Oma’s “Gremchiles” are another matter altogether. Not long after I met my friend Mark, we bonded over the subject of pastries. We both had a serious taste for pastries of the Eastern, Central, and Northern European variety—Mark has Dutch and Eastern European roots, while half my family is Slovak—and Montreal at the time was a haven for those with tastes such as ours. We had a number favorite bakeries and we visited them regularly—pastries were the subjects of countless discussions, and the inspirations behind countless of other non-food-related conversations. I remember that the Modern Lovers' masterpiece of the morose, “Hospital,” where Jonathan Richman sang-spoke so plaintively, “I go to bakeries / All day long / ‘Cause there’s a lack of sweetness in my life,” resonated particularly strongly with me at the time. Mark eventually became known as the “Pastry King” within our circle of friends, and one of the things that secured this reputation, in my mind at least, was his devotion to his Oma’s “Gremchiles.” Every year, at Passover, his Oma would make her version of this Dutch-Jewish matzoh-based pastry by the dozens, and every year Mark would wax poetic about them for weeks in advance of his annual Passover trip to Toronto. Eventually, some of us couldn't take it any longer and we started placing orders for them, and Mark would come back with a couple of “Gremchiles” each. I haven’t had them in some 15 years or so, but I still remember them vividly. Finding myself daydreaming about them a few days ago, I got in contact with Mark in an attempt to obtain the recipe. Within 24 hours I’d heard back from both Mark and his mother, Claire, and not only was I now the proud owner of a recipe for them, but I’d finally found out their real name: Gremselich.

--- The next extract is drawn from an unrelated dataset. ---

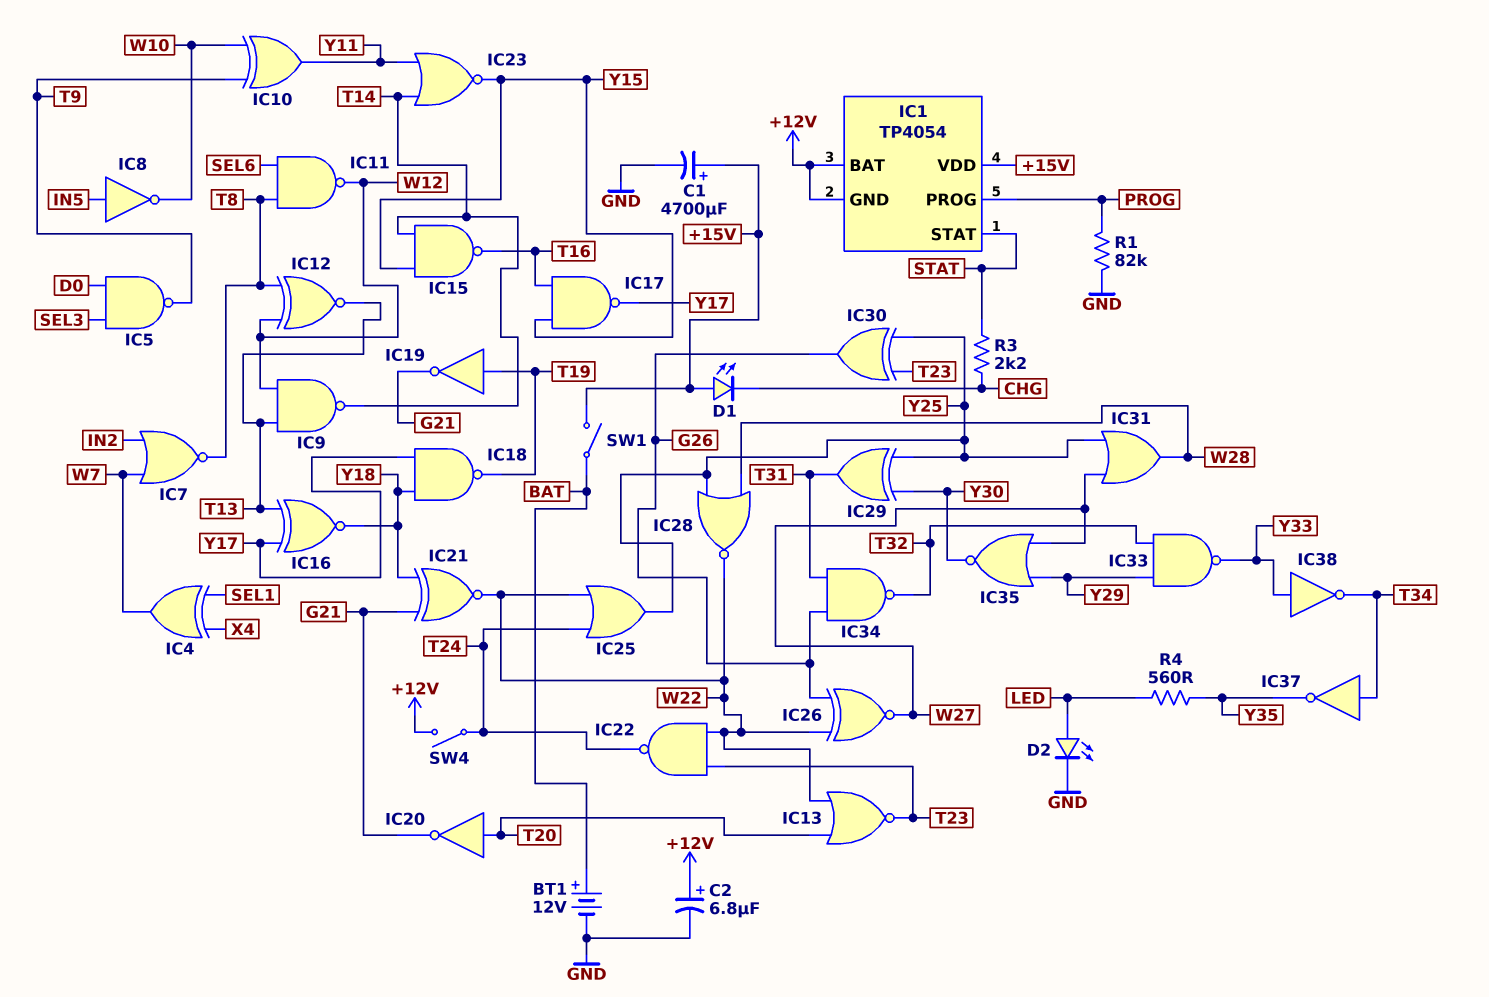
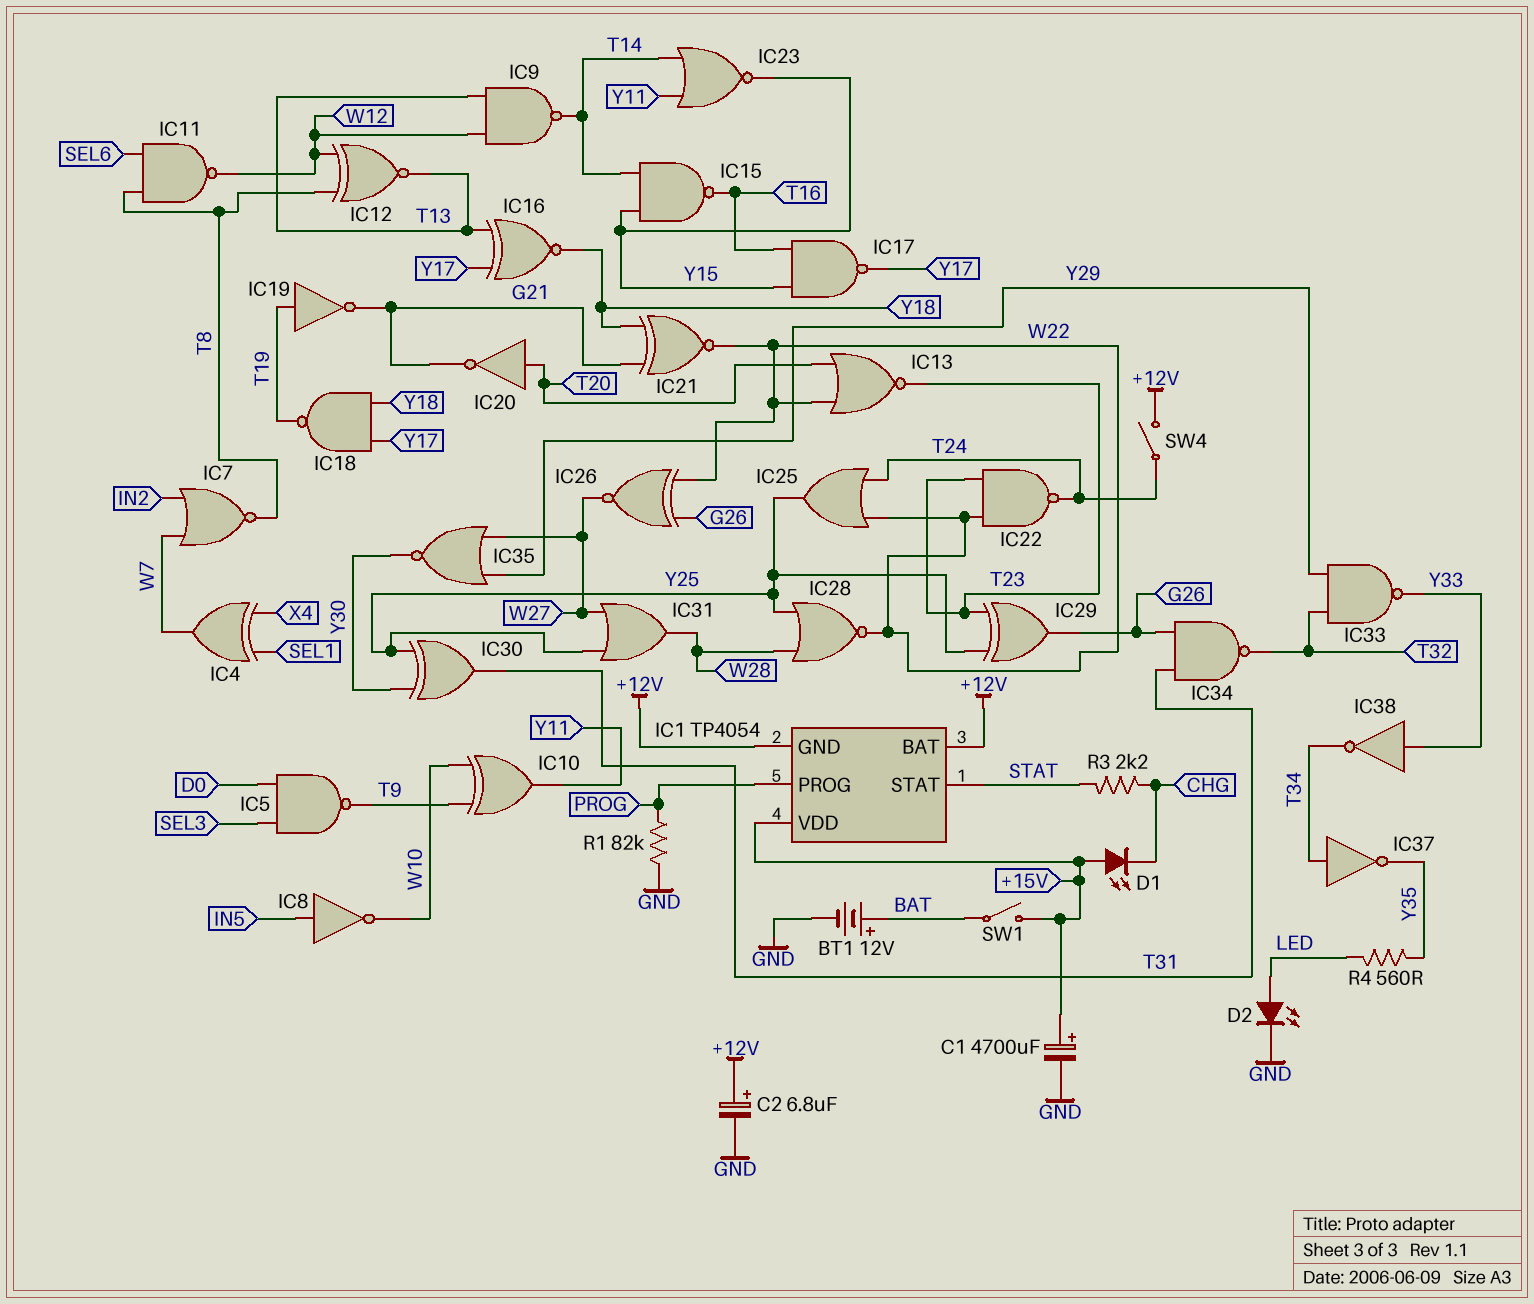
IC29: XOR (in Y25, in Y30, out T31) -> XOR (in T23, in Y25, out G26)
IC30: XOR (in T23, in Y25, out G26) -> XOR (in Y25, in Y30, out T31)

Stay tuned, I’ll have more on Gremselich in a few weeks, closer to Passover.

You can find Geoff’s piece on Semlor at Bits and Bytes From Elsewhere under the title “Stockholm Syndrome II.” Don’t miss it.

aj

3 comments:

aj kinik said...

Hi Geoff,
We never baked them at home--they were typically an after-school snack picked up from a local bakery. Some made them too sweet, others made them a bit too ascetic, if you get my drift (apparently some recipes, back in the day, contained sawdust, just to make sure you didn't enjoy yourself too much), but then there were always one or two bakeries that had just the right balance.

aj

Anonymous said...

Good Morning Anthony!

Do you remember those delicious "Hot Cross Buns" that I used to get during Lent in Sunnyvale? They were from that 'Health Food Restaurant' and they were not too sweet just the perfect breakfast buns with a cup of 'cafe au lait' - Amazing enough I can get some pretty good ones at the 'Panda' in Khobar but of course the manager is British!

RK

aj kinik said...

Hi y'all,
since some of you have asked...
The HCB featured in the photo came from Gascogne on Laurier. I'm still compiling notes on the best HCBs in town. If the good Lord's willing, I'll send along my tips before Easter comes around.